### [What to do]
In two sentences, summarize the text below about opposition to wind projects.

[Opening Selected extract section]

Presidential hopeful Bernie Sanders in December introduced a sweeping renewable-energy plan that would, among other things, require tens of thousands of new wind turbines. Sen. Sanders’s “people before polluters” proposal may help rally his followers, but it won’t be so well received in rural America, where resistance to wind farms has been building. Nowhere is the backlash stronger than in Mr. Sanders’s state.
On Jan. 5, Vermont state Sens. John S. Rodgers and Robert Starr, both Democrats, introduced a bill (S. 210) that would ban wind projects above 500 kilowatts (an average industrial wind turbine has a capacity of 1.5 megawatts or more). Twenty-four co-sponsors filed an identical bill in Vermont’s lower chamber on Jan. 20.
Mr. Rodgers called the growing resistance to wind projects “a rebellion” at a news conference in Montpelier, the state capital. “I know of no place in the state where we can place industrial wind turbines without creating an unacceptable level of damage to our environment and our people.”
Wind-generated electricity in the U.S. has more than tripled since 2008, but opposition to the gigantic turbines, which can stand more than 500 feet, has been growing. In Vermont several protesters were arrested in 2011 and 2012 while trying to stop work on a wind project built on top of Lowell Mountain.
In March 2015 the Northeastern Vermont Development Association, a regional planning commission that covers 21% of the state’s land area, voted unanimously in favor of a resolution that said “no further development of industrial-scale wind turbines should take place in the Northeast Kingdom.”
In October residents of Irasburg overwhelmingly voted down, 274-9, a proposed five-megawatt wind project near their town. In November residents of Swanton met to consider a seven-turbine wind project proposed to be built atop nearby Rocky Ridge. The tally: 731 votes against, 160 in favor. And in December the town select board in Fairfield, a few miles southeast of Swanton, declared its opposition to the same project.
Mr. Sanders’s target is for the U.S. to get 80% of its energy from renewables by 2050. The plan calls for 25% of Vermont’s energy needs to be produced from wind—a giant expansion. In 2014, according to the American Wind Energy Association, Vermont’s 119 megawatts of installed turbine capacity generated about 4% of the electricity produced in the state.
Vermont’s bill appears to be the first effort by state legislators to outright ban large wind projects, but dozens of governmental entities have rejected or restricted such developments over the past year. In May 2015 commissioners in Stark County, N.D.,rejected a $250 million wind project being pushed by Florida-based NextEra Energy,America’s biggest wind-energy producer.
In July the town board of Somerset, N.Y., voted to oppose a proposed 200-megawatt project known as Lighthouse Wind. And the Los Angeles County Board of Supervisorsunanimously approved a ban on large wind turbines in the county’s unincorporated areas.
“Wind turbines create visual blight,” said Supervisor Michael D. Antonovich. Skyscraper-size turbines, he added, would “contradict the county’s rural dark skies ordinance which aims to protect dark skies in areas like Antelope Valley and the Santa Monica Mountains.”

[Closing Selected extract section]
[Opening Data extract section]

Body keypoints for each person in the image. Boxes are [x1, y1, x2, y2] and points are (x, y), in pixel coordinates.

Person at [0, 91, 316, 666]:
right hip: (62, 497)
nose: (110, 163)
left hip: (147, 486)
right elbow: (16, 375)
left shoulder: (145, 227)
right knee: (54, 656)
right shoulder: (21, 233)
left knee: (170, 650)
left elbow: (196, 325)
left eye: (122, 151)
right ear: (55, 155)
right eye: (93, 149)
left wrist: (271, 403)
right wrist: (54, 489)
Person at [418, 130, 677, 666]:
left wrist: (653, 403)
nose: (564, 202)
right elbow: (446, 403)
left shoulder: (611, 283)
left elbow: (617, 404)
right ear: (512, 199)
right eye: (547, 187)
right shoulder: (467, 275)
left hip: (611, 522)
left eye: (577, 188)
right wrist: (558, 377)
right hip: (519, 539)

[Closing Data extract section]

### [Response to this exercise]
Bernie Sanders has proposed a renewable-energy plan that would require tens of thousands of new wind turbines, but resistance to wind farms has been building in rural America, most strongly in his own state of Vermont, where two Democratic state senators introduced a bill to ban wind projects above 500 kilowatts. In Vermont, a regional planning commission and several towns have voted against wind development, and governmental bodies elsewhere, including in Stark County, N.D., Somerset, N.Y., and Los Angeles County, have also rejected or restricted large wind projects.